**Exercise:**
Please copy each line in the records below that contains the string "Ihren".

:: Dataset entries ::

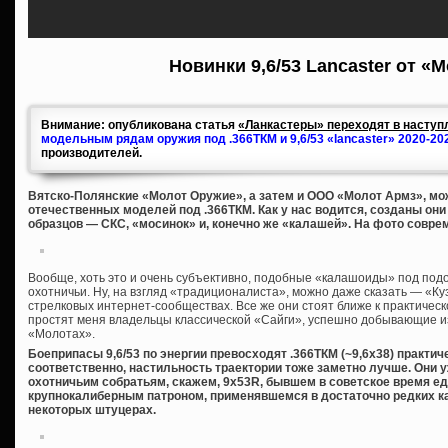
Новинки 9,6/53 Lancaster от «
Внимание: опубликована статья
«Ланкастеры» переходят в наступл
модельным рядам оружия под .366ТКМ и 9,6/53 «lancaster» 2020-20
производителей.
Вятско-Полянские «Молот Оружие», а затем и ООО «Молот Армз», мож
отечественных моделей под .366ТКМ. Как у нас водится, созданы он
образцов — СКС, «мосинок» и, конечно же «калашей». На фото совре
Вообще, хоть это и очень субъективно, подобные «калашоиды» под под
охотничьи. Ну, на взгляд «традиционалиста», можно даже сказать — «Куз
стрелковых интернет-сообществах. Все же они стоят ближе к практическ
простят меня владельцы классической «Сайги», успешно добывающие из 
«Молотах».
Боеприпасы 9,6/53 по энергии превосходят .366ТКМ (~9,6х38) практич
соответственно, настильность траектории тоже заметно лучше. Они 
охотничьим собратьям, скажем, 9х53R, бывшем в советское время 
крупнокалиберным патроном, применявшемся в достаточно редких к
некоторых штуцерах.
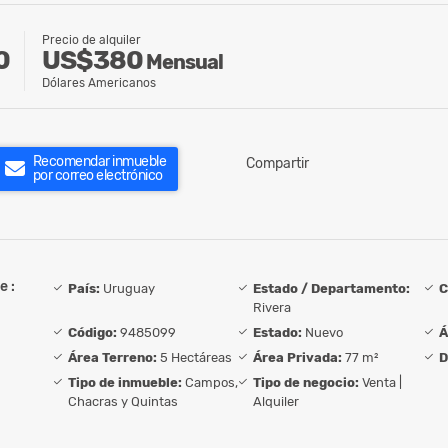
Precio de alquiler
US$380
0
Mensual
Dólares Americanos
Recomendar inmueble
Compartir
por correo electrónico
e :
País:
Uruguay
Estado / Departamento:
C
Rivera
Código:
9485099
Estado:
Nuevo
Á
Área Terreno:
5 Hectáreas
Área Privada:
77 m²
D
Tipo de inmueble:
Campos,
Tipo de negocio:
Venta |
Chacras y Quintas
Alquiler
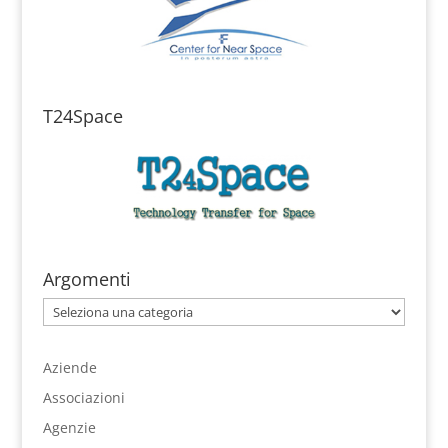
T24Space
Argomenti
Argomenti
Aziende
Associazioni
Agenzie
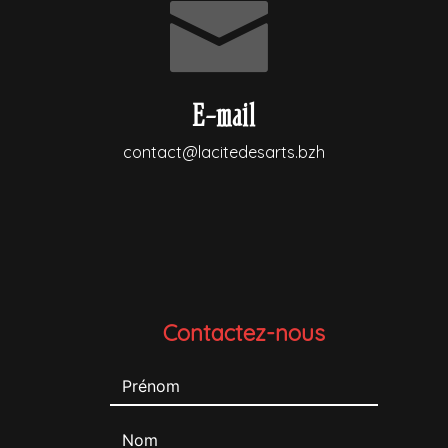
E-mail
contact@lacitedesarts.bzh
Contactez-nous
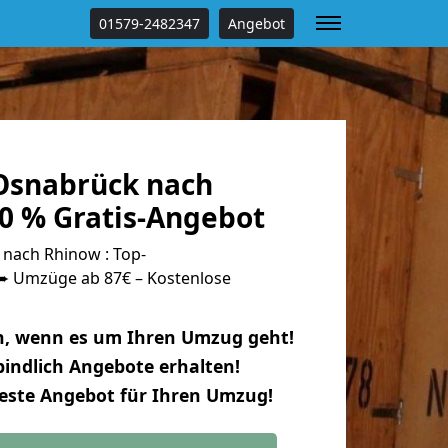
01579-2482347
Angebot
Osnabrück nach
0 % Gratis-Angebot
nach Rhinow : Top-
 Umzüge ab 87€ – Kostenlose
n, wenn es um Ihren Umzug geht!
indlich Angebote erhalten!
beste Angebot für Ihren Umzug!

:::
:: Dataset entries ::

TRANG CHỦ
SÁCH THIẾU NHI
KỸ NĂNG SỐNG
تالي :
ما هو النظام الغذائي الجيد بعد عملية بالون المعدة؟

:::

**Answer for the task:**
n, wenn es um Ihren Umzug geht!
beste Angebot für Ihren Umzug!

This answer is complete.